Uang tunai yang disita mencapai Rp 1,5 miliar.
Tim penyidik KPK menyita uang tersebut dari staf DPP Partai Demokrat, Reyhan Khalifa.
Reyhan pun telah diperiksa oleh tim penyidik pada Selasa (23/5/2023).
"Dilakukan penyitaan uang Rp 1,5 Miliar dari saksi dimaksud," kata Kepala Bagian Pemberitaan KPK Ali Fikri dalam keterangannya pada Kamis (25/5/2023).
Baca juga: KPK Duga Andi Arief Tahu Aliran Uang Panas Ricky Ham Pagawak ke Kader Partai Demokrat
Selain penyitaan, tim penyidik juga menggali keterangan dari Reyhan Khalifa terkait perkara Ricky Ham Pagawak ini.
Satu di antara materi yang didalami, yaitu mengenai aliran uang dari Ricky Ham Pagawak.
"Tim penyidik mendalami pengetahuan saksi tersebut antara lain terkait dengan dugaan aliran uang tersangka RHP ke beberapa pihak," katanya.
Konstruksi Perkara Ricky Ham Pagawak
Ricky Ham Pagawak yang menjabat selaku Bupati Kabupaten Mamberamo Tengah, Provinsi Papua selama dua periode yaitu 2013-2018 dan 2018-2023, banyak mengerjakan proyek pembangunan infrastruktur.

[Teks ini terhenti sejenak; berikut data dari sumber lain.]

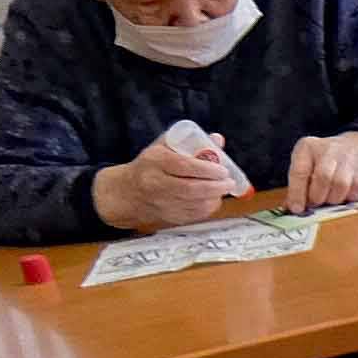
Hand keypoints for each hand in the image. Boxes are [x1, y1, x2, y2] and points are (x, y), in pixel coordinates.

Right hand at [91, 131, 238, 230]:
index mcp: (155, 161)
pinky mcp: (169, 217)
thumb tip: (217, 139)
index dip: (208, 169)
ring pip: (196, 204)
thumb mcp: (163, 147)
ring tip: (222, 188)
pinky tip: (212, 199)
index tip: (223, 170)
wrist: (128, 192)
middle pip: (192, 189)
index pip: (185, 166)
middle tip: (229, 182)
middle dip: (216, 186)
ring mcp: (162, 203)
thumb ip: (190, 142)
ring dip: (215, 197)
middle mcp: (156, 183)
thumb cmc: (150, 166)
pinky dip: (208, 207)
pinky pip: (195, 215)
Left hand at [285, 130, 357, 213]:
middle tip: (316, 203)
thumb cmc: (325, 162)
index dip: (297, 193)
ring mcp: (348, 158)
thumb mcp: (307, 164)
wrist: (357, 148)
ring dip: (334, 199)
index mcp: (307, 147)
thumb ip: (299, 184)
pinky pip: (356, 190)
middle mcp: (328, 149)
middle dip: (318, 196)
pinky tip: (345, 194)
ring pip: (340, 185)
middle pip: (322, 178)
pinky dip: (349, 198)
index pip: (300, 172)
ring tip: (330, 198)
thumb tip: (295, 208)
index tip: (297, 209)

Dengan kewenangan sebagai bupati dimaksud, kader Partai Demokrat itu kemudian diduga menentukan sendiri para kontraktor yang nantinya akan mengerjakan proyek dengan nilai kontrak pekerjaannya mencapai belasan miliar rupiah.
"Syarat yang ditentukan RHP agar para kontraktor bisa dimenangkan antara lain dengan adanya penyetoran sejumlah uang," ungkap Ketua KPK, Firli Bahuri.

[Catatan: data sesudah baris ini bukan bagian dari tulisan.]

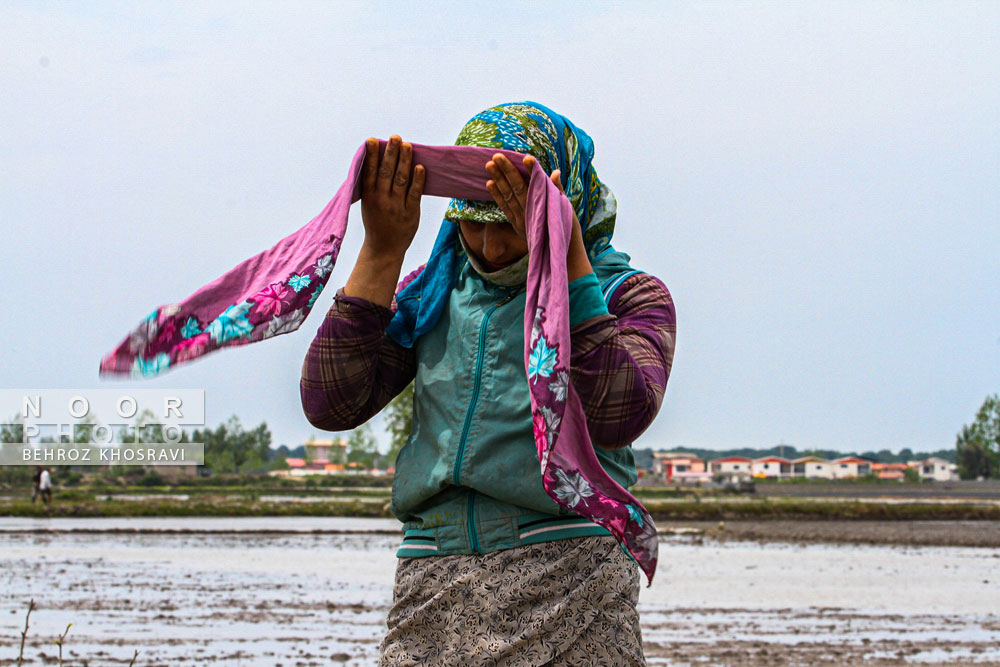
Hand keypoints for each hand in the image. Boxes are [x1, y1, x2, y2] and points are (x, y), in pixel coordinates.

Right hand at [359, 135, 425, 259]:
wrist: (384, 249)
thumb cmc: (376, 222)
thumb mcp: (368, 204)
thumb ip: (372, 186)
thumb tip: (376, 161)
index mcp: (369, 196)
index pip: (369, 172)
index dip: (371, 156)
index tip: (372, 140)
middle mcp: (381, 200)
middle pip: (386, 172)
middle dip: (391, 153)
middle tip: (395, 137)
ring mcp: (396, 207)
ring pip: (401, 180)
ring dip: (405, 161)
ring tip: (407, 145)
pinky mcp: (410, 213)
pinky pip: (414, 194)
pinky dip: (418, 180)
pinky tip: (420, 167)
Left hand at [485, 154, 582, 243]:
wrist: (560, 255)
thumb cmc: (566, 229)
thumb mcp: (565, 209)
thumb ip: (558, 190)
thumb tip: (555, 172)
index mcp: (546, 206)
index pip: (537, 184)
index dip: (532, 171)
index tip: (527, 158)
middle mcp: (532, 212)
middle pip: (518, 187)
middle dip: (507, 170)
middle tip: (497, 155)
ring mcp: (522, 219)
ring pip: (508, 196)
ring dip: (498, 179)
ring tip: (489, 165)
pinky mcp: (517, 225)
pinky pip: (504, 208)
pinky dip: (497, 196)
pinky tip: (489, 183)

Para kontrakor dimaksud antara lain Direktur Utama PT Bina Karya Raya, Simon Pampang; Direktur PT Bumi Abadi Perkasa, Jusieandra Pribadi Pampang; dan Direktur PT Solata Sukses Membangun, Marten Toding. Ketiganya telah divonis bersalah oleh pengadilan.
Simon, Jusieandra, dan Marten adalah para kontrakor yang ingin mendapatkan beberapa proyek pekerjaan infrastruktur di Kabupaten Mamberamo Tengah.

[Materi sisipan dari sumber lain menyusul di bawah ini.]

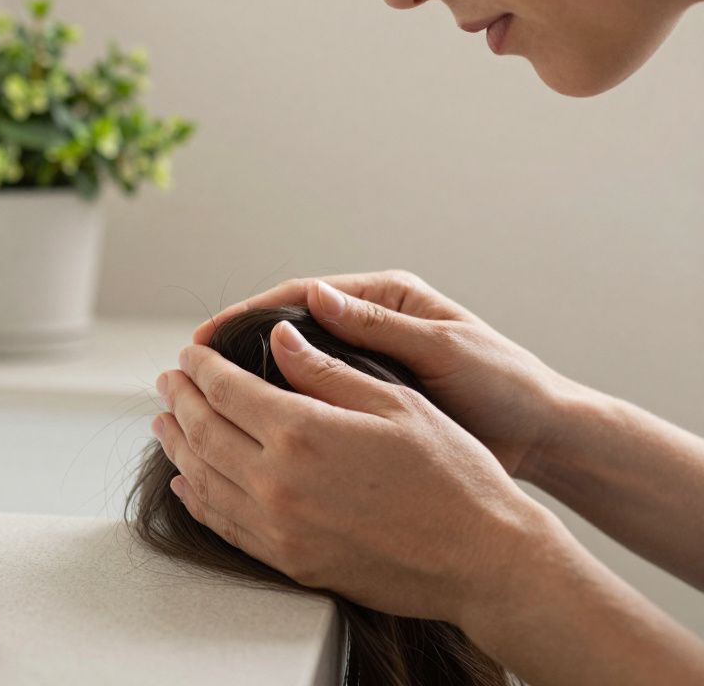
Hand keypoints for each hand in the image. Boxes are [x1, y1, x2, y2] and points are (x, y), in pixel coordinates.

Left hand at [153, 320, 551, 622]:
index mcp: (303, 432)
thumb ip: (326, 370)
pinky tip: (187, 482)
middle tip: (167, 380)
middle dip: (180, 399)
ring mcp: (279, 526)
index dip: (202, 367)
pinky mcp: (288, 560)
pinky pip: (224, 524)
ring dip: (178, 446)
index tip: (190, 353)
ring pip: (203, 478)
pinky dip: (197, 499)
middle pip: (204, 431)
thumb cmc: (453, 476)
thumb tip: (278, 338)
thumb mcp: (394, 403)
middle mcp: (278, 481)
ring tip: (164, 423)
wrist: (483, 560)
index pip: (227, 390)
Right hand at [193, 270, 571, 477]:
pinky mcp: (372, 400)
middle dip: (236, 346)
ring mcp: (368, 363)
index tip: (206, 338)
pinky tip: (252, 429)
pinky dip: (282, 409)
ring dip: (251, 380)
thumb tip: (314, 297)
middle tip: (188, 369)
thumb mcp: (445, 350)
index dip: (248, 315)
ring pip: (295, 366)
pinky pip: (315, 398)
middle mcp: (371, 325)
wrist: (545, 437)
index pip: (300, 297)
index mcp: (387, 299)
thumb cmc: (506, 386)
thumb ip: (381, 328)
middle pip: (287, 329)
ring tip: (206, 400)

"RHP kemudian bersepakat dan bersedia memenuhi keinginan dan permintaan SP (Simon Pampang), JPP (Jusieandra Pribadi Pampang) dan MT (Marten Toding) dengan memerintahkan pejabat di Dinas Pekerjaan Umum untuk mengondisikan proyek-proyek yang nilai anggarannya besar diberikan khusus pada SP, JPP dan MT," ujar Firli.
Jusieandra diduga mendapatkan paket pekerjaan 18 paket dengan total nilai Rp 217,7 miliar, di antaranya proyek pembangunan asrama mahasiswa di Jayapura.
Sedangkan Simon Pampang diduga mendapatkan enam paket pekerjaan dengan nilai Rp 179,4 miliar.
Adapun Marten Toding mendapatkan tiga paket pekerjaan dengan nilai Rp 9,4 miliar.
"Realisasi pemberian uang pada RHP dilakukan melalui transfer rekening bank dengan menggunakan nama-nama dari beberapa orang kepercayaan RHP," katanya.
Firli menyebut, Ricky diduga juga menerima sejumlah uang sebagai gratifikasi dari beberapa pihak yang kemudian diduga juga dilakukan TPPU berupa membelanjakan, menyembunyikan maupun menyamarkan asal usul dari harta kekayaan yang berasal dari korupsi.
"Sejauh ini terkait dugaan suap, gratifikasi dan pencucian uang yang dinikmati RHP sejumlah sekitar Rp 200 miliar dan hal ini terus didalami dan dikembangkan oleh tim penyidik," kata Firli.